Page 26 of The Devil's Torment

There were many occasions when, bolstered by a glass of wine or two, I’ve been tempted to ask my parents what I did that was so terrible. When push came to shove, though, I never quite found the courage. It’s one of those “do you really want to know?” questions, and evidently, the answer is no, I don’t.

“Well?” I prompt when neither of my parents say a word. Most girls would’ve had their mum helping them get ready, but mine hadn’t even asked to be a part of the preparations. If it weren’t for my friends, I’d have had no one with me other than the hired help the De Vils insisted upon.

“You look wonderful.” Dad steps forward and kisses my cheek, then stands back and smiles. “Nicholas is a lucky man.”

Tell that to my betrothed.

“Gorgeous,” Mum says, giving me a brief hug. She’s never been one for over-exuberant shows of affection. “Beth would’ve loved to see you like this.”

A dagger impales itself in my chest. “If Beth were here, I wouldn’t be doing this, now, would I?”
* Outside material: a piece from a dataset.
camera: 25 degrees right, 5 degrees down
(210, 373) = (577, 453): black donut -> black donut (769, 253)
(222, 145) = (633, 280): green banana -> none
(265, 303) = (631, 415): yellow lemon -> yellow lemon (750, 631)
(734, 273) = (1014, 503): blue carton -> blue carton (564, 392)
Mum recoils as though I’ve slapped her. She dips her chin and steps back, taking her place beside Dad.

“Well, not to Nicholas, no, but eventually, to someone, you would have.”

Regret washes over me, and I touch her arm. “I’m sorry, Mum. It’s just nerves.”
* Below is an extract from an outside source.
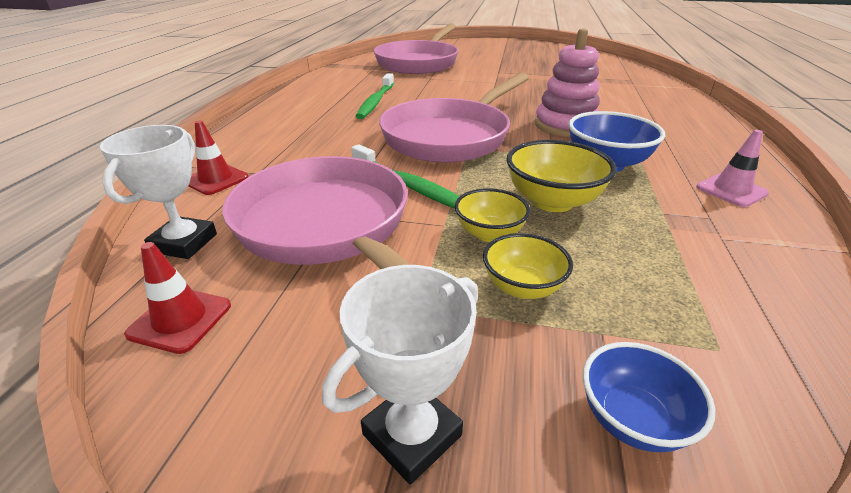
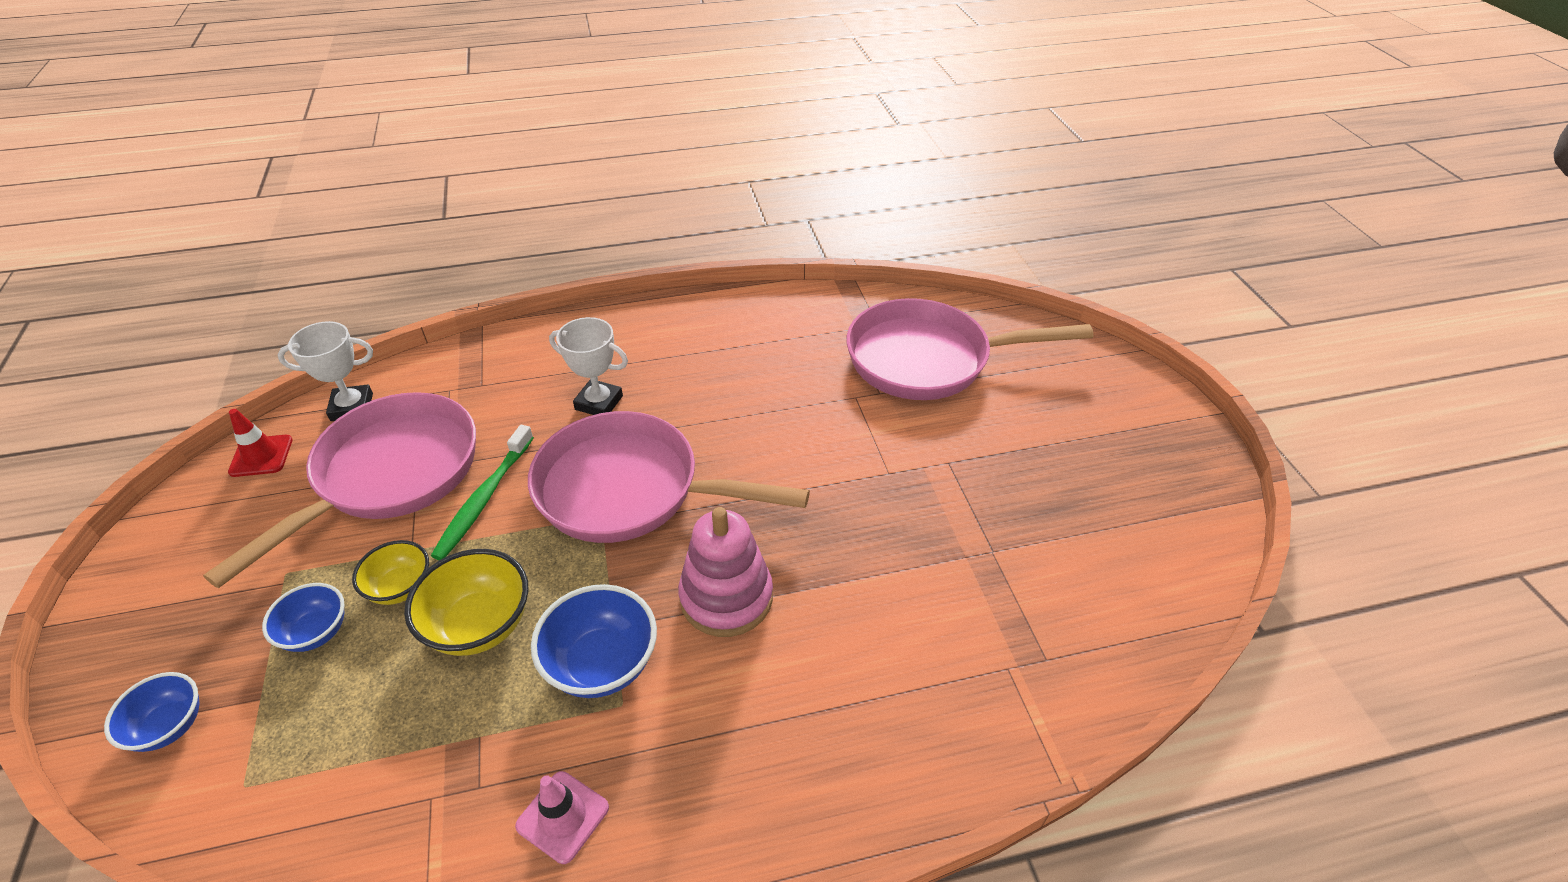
camera: 65 degrees right, 10 degrees up
(216, 179) = (459, 367): red traffic cone -> none
(376, 102) = (718, 383): green toothbrush -> none
(412, 435) = (161, 610): white trophy -> white trophy (599, 403)
(522, 287) = (316, 632): yellow bowl -> blue bowl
“It’s okay, darling.” She musters a small smile. “It’s a big day.”

“The cars are here,” Eloise announces.

Taking a deep breath, I nod at Dad. My friends rush forward to give me one last hug, taking care not to wrinkle my dress or muss up my hair. Mum squeezes my hand, then follows Eloise and Briony outside. We wait until their car sets off, then Dad sticks out his arm.

“Ready, love?”

“As I’ll ever be.” I trot out the expected response, the maelstrom of feelings coursing through me impossible to pin down.

“I am sorry, you know,” Dad says. “If I’d had a choice, I wouldn’t have asked you to do this. I know Nicholas isn’t your favorite person, but he’s a good man. He’ll do right by you.”

He did have a choice, and he chose himself and his business instead of me, but I don’t say that. What’s the point? It’s done, and there isn’t a thing I can do about it.

“Good?” I arch a brow and give Dad a nudge. “That’s one way of describing him.”

He says nothing more, and we make our way outside. The breeze is a little chilly, but the sun is still shining, and I try to take a grain of comfort from that.

The drive to Oakleigh takes thirty minutes, and when we arrive, my two maids of honor are outside the chapel waiting for me. Mum must’ve gone inside, and another stab of rejection pierces my heart. I know she’s seen me already, but would it have killed her to give me one final show of support?

The bridal march strikes up. Heads turn, watching as we enter the chapel. The aisle is long, and the pews packed, mostly with people the De Vils know. I do see a few familiar faces, though, and I lock onto them until they’re past me, then scan the pews for the next person I know.

As we get closer, Nicholas turns around. His eyes flare, and he slowly pans them down to my feet and back up again. My skin heats, pink blotches breaking out on my chest. Dad lets me go, and I take my place on Nicholas’s left.

“You look lovely,” Nicholas says, and this time it’s my eyes that widen. I hadn’t expected him to say anything, let alone give me a compliment.

“Thank you,” I murmur, clutching my posy of winter flowers that little bit tighter. His sleeve brushes my arm, and goosebumps spring to life, skittering over my skin. I’ve never gotten this close to him before, choosing to keep my distance almost as a self-preservation technique. There’s no keeping my distance now. In fact, I’m sure he steps a tiny bit closer to me.

The minister starts up his spiel, but I fade in and out, too busy breathing in Nicholas’s scent of sea-fresh body wash and a cologne clearly blended to make women’s ovaries weep with joy.

The second the thought crosses my mind, guilt weighs in. I have no right to be here. Beth is the one who should be standing here having hundreds of people admire how beautiful she looks and commenting on what a stunning couple they make. I barely make it through my lines, even flinching when Nicholas takes my hand to push a platinum, diamond-encrusted band on my finger. I force a smile—a pretense that I’m fine even though I’m not.

By the time the minister pronounces us husband and wife, I’m crushed by guilt, like having ten thousand boulders stacked on my chest, one on top of the other.

Nicholas takes hold of my upper arms and presses a kiss to my lips. He lingers only for a moment, then draws back. His eyes, rich and dark, lock onto mine. For a few seconds we both stand there staring at one another, only snapping back to life when polite applause breaks out.

“Ready?” he asks.

Somehow, I nod, but when I don’t make a move, he takes my hand, slides it through the crook of his arm, and leads me down the aisle.

That’s it. Done. I’m Victoria De Vil from now until the day I die.